Oyun Pinata isimli hayali bir ada da geçiyor. Yapıma girer girmez, Viva
Pinata’yı anlatan eğlenceli bir video ile karşılaşıyoruz. Ondan sonra ise oyun
içine giriyoruz. İlk olarak yavaş yavaş ilerlerken, karşımızda ağlayan birini
göreceğiz ki, adı Leafos. Leafos, aslında bizim sağ kolumuz diyebiliriz. Çünkü
kontrolleri, neler yapmamız gerektiğini, neyi nasıl yapacağımı, olan gelişmeleri
direk olarak aktarıyor. Amacımız bize verilen bahçeyi “Cennet bahçesi” misali
gibi bir hale getirmek. İçini ne kadar güzel ve düzenli hale getirirsek,
çevreden hayvanlar gelmeye başlıyor. İlk başladığımız zaman bahçe içinde
hurdalar yer alıyor ve bakımsızlıktan dolayı mahvolmuş durumda. Bir kürek
sayesinde toprağı düzeltip, hurdaları kırabiliyoruz. Yeri geldiğinde toprağı
kazıyor, farklı bir şeyler ekebiliyoruz. Ekmek demişken, sonuçta çimsiz,
çiçeksiz bahçe olmaz. Kürekle düzelttiğimiz veya kazdığımız yerlerin üstüne çim
serpmemiz ve yeşil doğal bir alan kazanmamız lazım. Zaten bu doğal yaşanabilir
alanı kazandıkça, havyanlar da akın akın bahçemizi dolduruyor. Tabii ki çimle
değil, ayrıca ektiğimiz bitkilerle de etrafı daha yaşanabilir ve güzel hale
getiriyoruz.
Viva Pinata’da da doğal bir denge var. İş sadece bahçeyi düzenlemekle bitmiyor,
ayrıca dengeyi de sağlamak lazım. Şöyle ki; mesela bahçeye ilk gelen kurtlar
çimlerle besleniyor ve bu yüzden etrafta çimin olması lazım. Kurtçuklardan sonra
gelen kuşlar ise kurtçuklarla besleniyorlar. Başka bitkilerle beslenen yaşayan
hayvanlar oluyor, otçul bu hayvanlarla beslenen etçil diğer hayvanlar oluyor.
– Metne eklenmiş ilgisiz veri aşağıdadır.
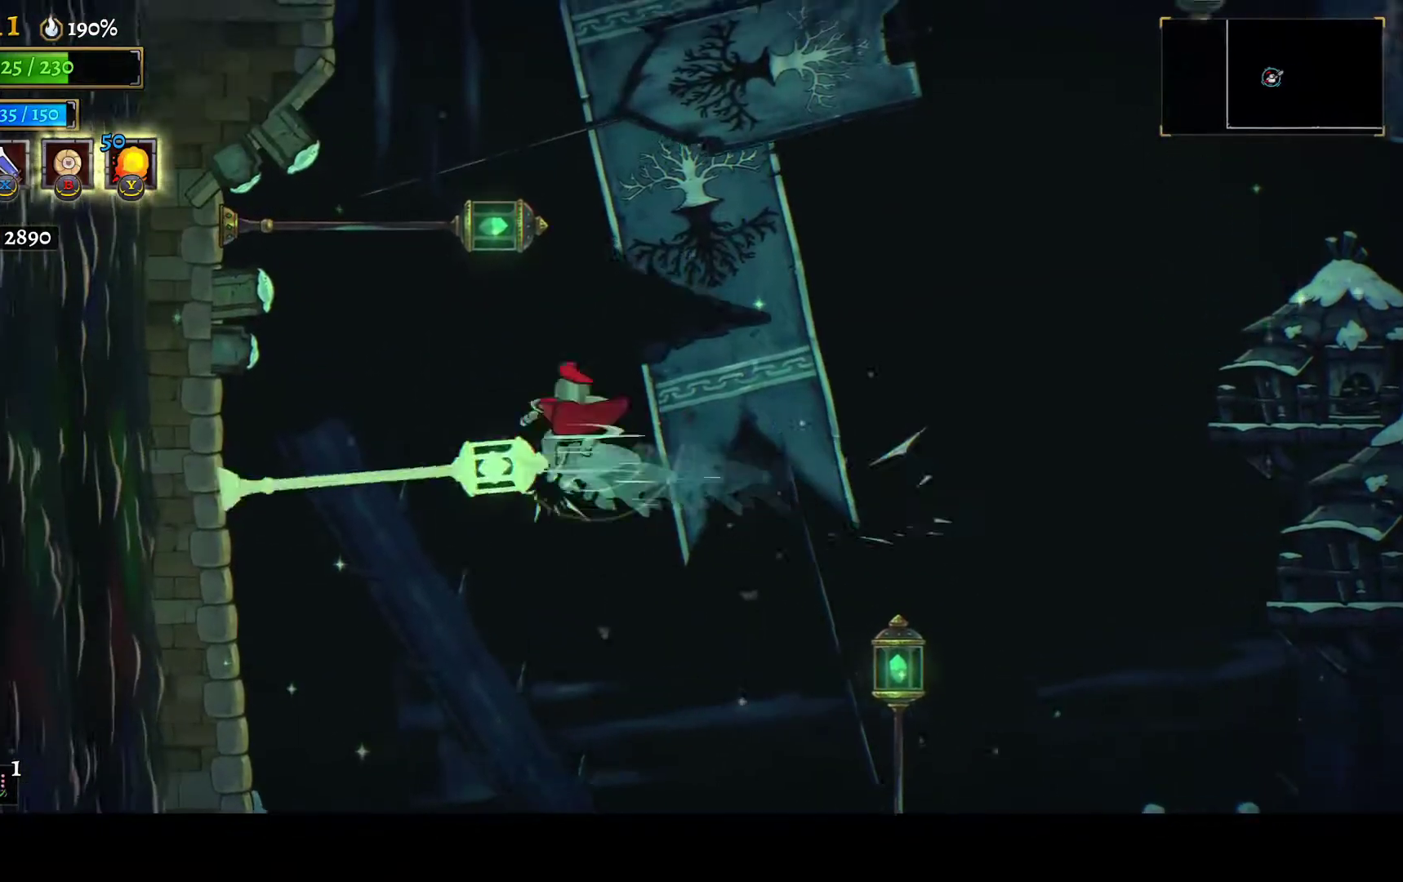
{"buttons": ["R2"], "left_stick": "center", "right_stick": "center", "events": [[17, "DPAD_LEFT", "up"], [133, "R2", "up"], [317, "DPAD_LEFT", "down"], [333, "R2", "down"], [483, "DPAD_LEFT", "up"]]}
Eğer bir şey eksik olursa denge bozulabiliyor. Aynı şekilde beslenme zinciri
yanında hayvancıklarımızın(Hayvancık diyorum çünkü çok sevimli modellenmişler)
üremesi ve barınmasını da sağlamamız gerekiyor. Yaşamaları için yuvalarını
yapıyoruz. Yuvaların inşaatını ise robot yardımcımız hallediyor. İnşaat olayına
girmeden önce bahçe içine bir tane derme çatma barınak kuruluyor ki, bahçede
uygun olan kurulacak yere koyuyoruz. Daha sonra robot yardımcımız geliyor ve
içine giriyor. Bir süre sonra yuvayı yapmış oluyor. Ancak iş sadece yuva
yapımıyla sınırlı değil tabii ki, bunlar dışında farklı şeylerde inşa ediliyor.